[LSF/MM/BPF TOPIC] Topology-Aware NVMe-TCP I/O Queue Scaling and Worker Efficiency
Nilay Shroff
nilay at linux.ibm.com
Sun Feb 15 22:49:42 PST 2026
On 2/16/26 6:05 AM, Chaitanya Kulkarni wrote:
> On 2/15/26 09:06, Nilay Shroff wrote:
>
>> The NVMe-TCP host driver currently provisions I/O queues primarily based on CPU
>> availability rather than the capabilities and topology of the underlying network
>> interface.
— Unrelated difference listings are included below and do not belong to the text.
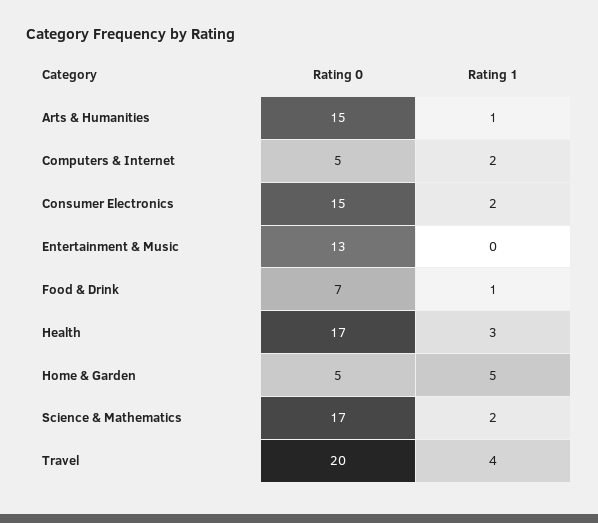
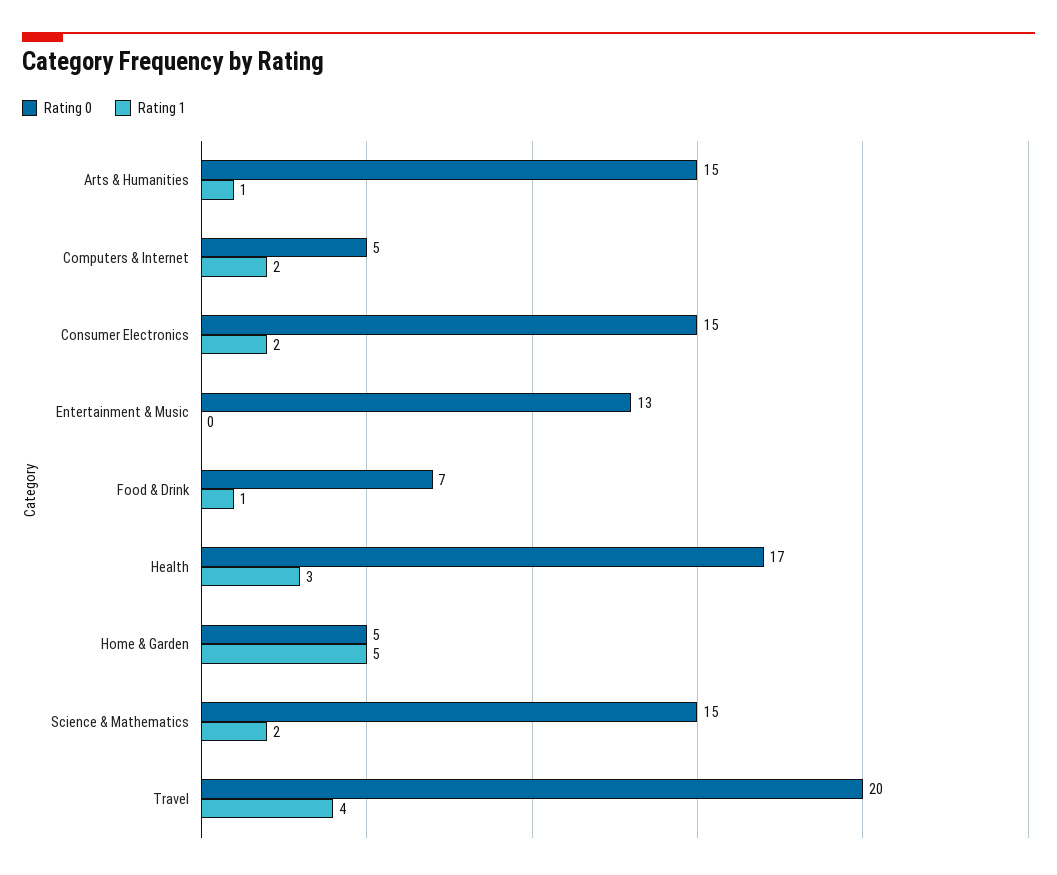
  {
    "Rating 0": {
      "Arts & Humanities": 15,
      "Computers & Internet": 5,
      "Consumer Electronics": 15,
      "Entertainment & Music": 13,
      "Food & Drink": 7,
      "Health": 17,
      "Home & Garden": 5,
-     "Science & Mathematics": 17,
+     "Science & Mathematics": 15,
      "Travel": 20
    },
    "Rating 1": {
      "Arts & Humanities": 1,
      "Computers & Internet": 2,
      "Consumer Electronics": 2,
      "Entertainment & Music": 0,
      "Food & Drink": 1,
      "Health": 3,
      "Home & Garden": 5,
      "Science & Mathematics": 2,
      "Travel": 4
    }
  }

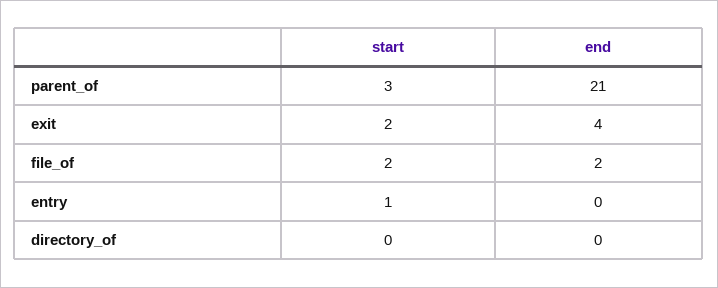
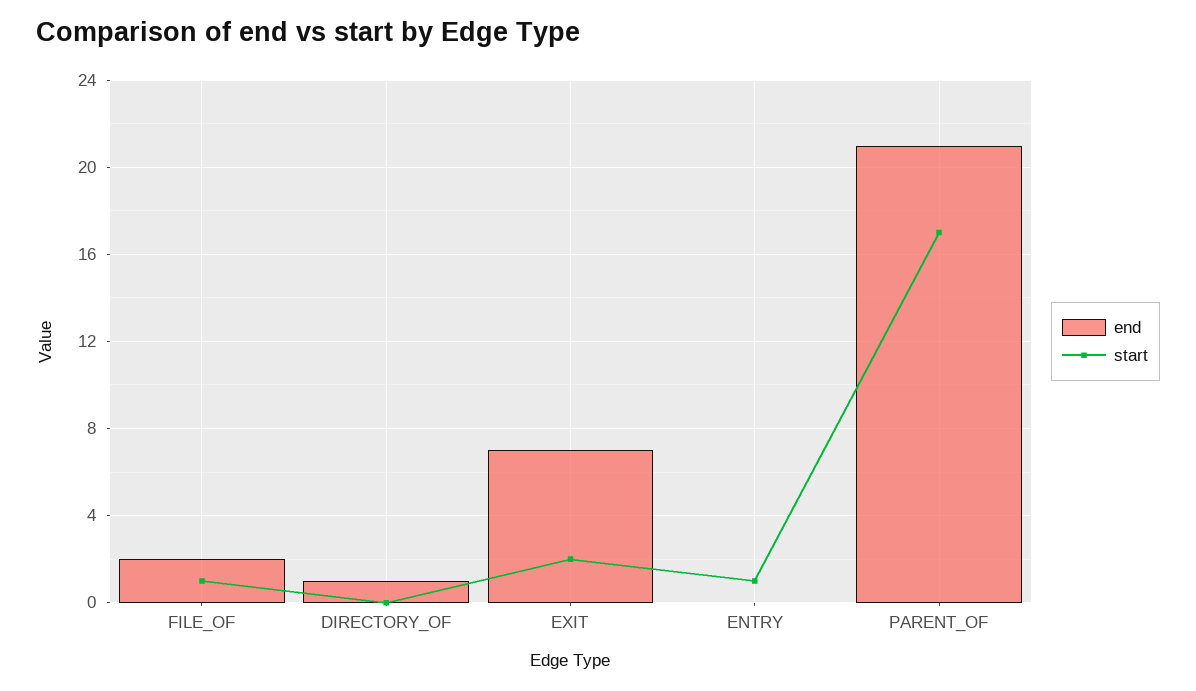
  {
    "start": {
-     "parent_of": 3,
+     "parent_of": 17,
      "exit": 2,
-     "file_of": 2,
+     "file_of": 1,
      "entry": 1,
      "directory_of": 0
    },
    "end": {
      "parent_of": 21,
-     "exit": 4,
+     "exit": 7,
      "file_of": 2,
      "entry": 0,
-     "directory_of": 0
+     "directory_of": 1
    }
  }

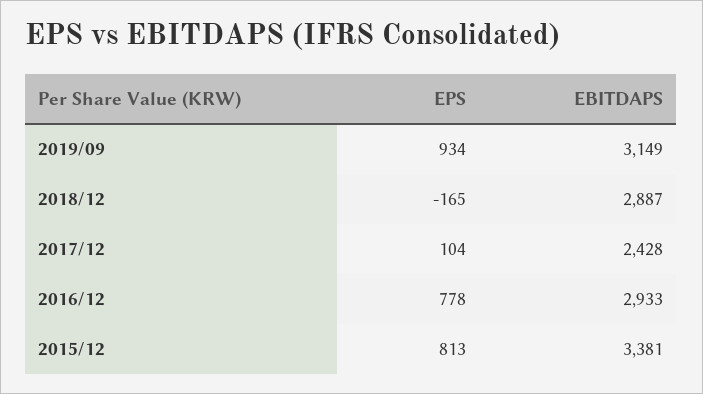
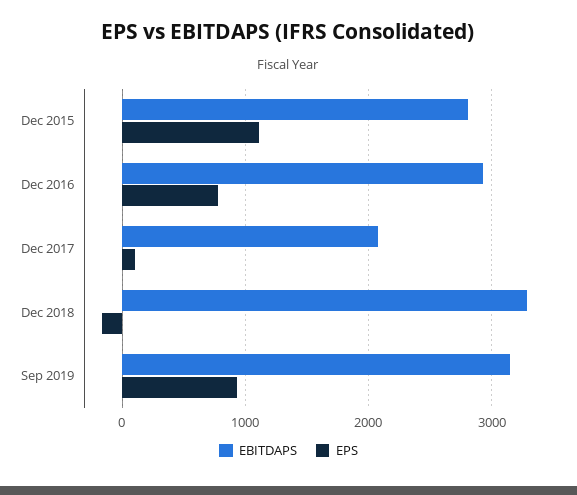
  {
    "EPS": {
      "2019/09": 934,
      "2018/12": -165,
      "2017/12": 104,
      "2016/12": 778,
-     "2015/12": 813
+     "2015/12": 1100
    },
    "EBITDAPS": {
      "2019/09": 3149,
-     "2018/12": 2887,
+     "2018/12": 3300,
-     "2017/12": 2428,
+     "2017/12": 2100,
      "2016/12": 2933,
-     "2015/12": 3381
+     "2015/12": 2800
    }
  }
On modern systems with many CPUs but fewer NIC hardware queues, this
>> can lead to multiple NVMe-TCP I/O queues contending for the same transmit/receive
>> queue, increasing lock contention, cacheline bouncing, and tail latency.
>
>
> Can you share any performance work that you have done prior to the
>
> LSF session ?
>
Yes — I’ve started prototyping the queue-scaling and CPU/IRQ-affinity changes and
have some early performance results from a local setup. These are still preliminary
and I’m continuing to expand testing, but the initial data looks promising enough
to motivate the discussion.
Test setup (current prototype):
- 32-CPU system
- NIC exposing 2 TX/RX queues
- fio (io_uring, direct=1, 32 jobs, iodepth=64)
Throughput results:
Without patch With patch
Randread: 263 MB/s 986 MB/s
Randwrite: 849 MB/s 1047 MB/s
Randrw: R: 142 MB/s R: 419 MB/s
W: 142 MB/s W: 419 MB/s
The largest gains appear in read-heavy and mixed workloads where multiple NVMe-TCP
queues were previously contending for a small number of NIC hardware queues. Aligning
I/O queue count with NIC queue count and improving CPU/IRQ locality significantly
reduced contention in this configuration.
I’m continuing to refine the prototype and expand testing across different queue
counts and NUMA layouts. My goal is to have more comprehensive data available ahead
of the LSFMM+BPF session, and if feasible I plan to demonstrate the impact live using
fio workloads.
Happy to share updated numbers as the work progresses.